Tuesday, March 1, 2016

The New Era of Kindergarten

United States of America: we have a problem. Remember back some decades ago when you were in kindergarten. Do it. Reminisce. What are you thinking about? Pretend play? Half days either preceded by or followed by a lot of outside time at home? Frequent art and music?

No more. (Check out this article, which shows how, since 1998, kindergarten has morphed into the new first grade.)

At first glance, this might not seem like a big deal. "Okay, our five year olds are learning to read. Isn't that a good thing?" After all, it must be, since Common Core says they should.

Not necessarily. According to a study released by Defending the Early Years and Alliance for Childhood, some kids might be ready to learn how to read, while it might be doing more harm than good to others. In fact, there is no research proving learning to read in kindergarten has long term benefits. See this study for more details.

But a lot of kids are successful in kindergarten. They learn to read. Awesome. How? Too often, it's through lessons that require sustained focus. Five year olds are required to sit and focus on a task, such as direct instruction from the teacher or on worksheets, and ignore distractions. If they are kids who struggle, ones who aren't successful, ones who get distracted easily, are constantly moving, and have a hard time planning and organizing, they are frequently seen as a behavior issue and just might get screened for ADHD.

This behavior is normal. 

The part of our brain that helps us focus and not be so impulsive is called the prefrontal cortex, located just behind the forehead. In three year olds this part of the brain is hardly developed at all. That would explain why my daughter ended up making her own "shopping list" with the crayons I had instructed her to pick up a minute earlier. Working towards a goal, getting organized, and showing self control is all a part of something called executive function. Between three and six, the prefrontal cortex is developing quickly, but in years four and five it is still well behind age six. The graph below shows this pretty well. You can read this study for more info.

This means that five year olds are not developmentally ready for the demands the new era of kindergarten places on them, expectations that were left left to six and seven year olds in past years. Their brains physically aren't developed to the point where they're ready for that level of executive functioning.

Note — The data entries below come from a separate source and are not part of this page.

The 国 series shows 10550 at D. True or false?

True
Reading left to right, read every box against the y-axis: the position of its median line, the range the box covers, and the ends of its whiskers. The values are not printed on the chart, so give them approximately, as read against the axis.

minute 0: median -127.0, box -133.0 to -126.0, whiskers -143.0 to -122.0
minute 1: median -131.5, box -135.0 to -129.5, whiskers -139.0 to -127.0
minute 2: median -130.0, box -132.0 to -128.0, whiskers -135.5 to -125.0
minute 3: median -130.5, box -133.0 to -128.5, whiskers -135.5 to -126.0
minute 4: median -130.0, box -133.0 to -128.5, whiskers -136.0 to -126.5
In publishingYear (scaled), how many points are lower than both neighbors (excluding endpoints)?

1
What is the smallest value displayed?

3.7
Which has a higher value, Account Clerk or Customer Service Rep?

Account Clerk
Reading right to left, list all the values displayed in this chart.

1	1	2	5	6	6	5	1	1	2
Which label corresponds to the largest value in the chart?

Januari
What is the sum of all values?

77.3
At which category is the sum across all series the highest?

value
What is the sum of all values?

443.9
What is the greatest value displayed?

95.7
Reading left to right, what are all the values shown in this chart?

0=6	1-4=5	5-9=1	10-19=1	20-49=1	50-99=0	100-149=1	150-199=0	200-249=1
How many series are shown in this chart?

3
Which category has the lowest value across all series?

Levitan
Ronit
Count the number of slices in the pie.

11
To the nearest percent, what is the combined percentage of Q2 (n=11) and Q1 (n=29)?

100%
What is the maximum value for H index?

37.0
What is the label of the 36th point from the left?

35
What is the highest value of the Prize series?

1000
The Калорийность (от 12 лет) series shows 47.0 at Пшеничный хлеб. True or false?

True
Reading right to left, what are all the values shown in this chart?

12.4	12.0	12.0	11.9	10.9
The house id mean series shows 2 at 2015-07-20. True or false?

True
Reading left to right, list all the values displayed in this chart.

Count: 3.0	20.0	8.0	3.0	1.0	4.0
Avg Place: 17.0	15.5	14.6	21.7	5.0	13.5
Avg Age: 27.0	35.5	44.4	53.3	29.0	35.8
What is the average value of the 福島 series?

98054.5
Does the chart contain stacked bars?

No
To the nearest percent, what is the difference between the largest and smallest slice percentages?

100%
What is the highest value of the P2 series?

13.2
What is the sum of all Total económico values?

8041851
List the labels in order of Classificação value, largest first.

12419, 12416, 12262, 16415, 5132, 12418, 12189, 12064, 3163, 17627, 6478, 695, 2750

To top it all off, while the intensity of instruction has gone up, the amount of free time and recess has gone down. The effects of this are big and include poor social skills, increased obesity, and behavior problems.

Don't get my message wrong: there are many, many fantastic kindergarten teachers out there. As I typically put it, we do the best we can in the system we're in. Even the best teachers have common core standards they have to address and ingrained beliefs about reaching goals that have to be overcome.

So these are the problems. What can be done to fix this? In part two of this post, I'll stop complaining and give my ideas.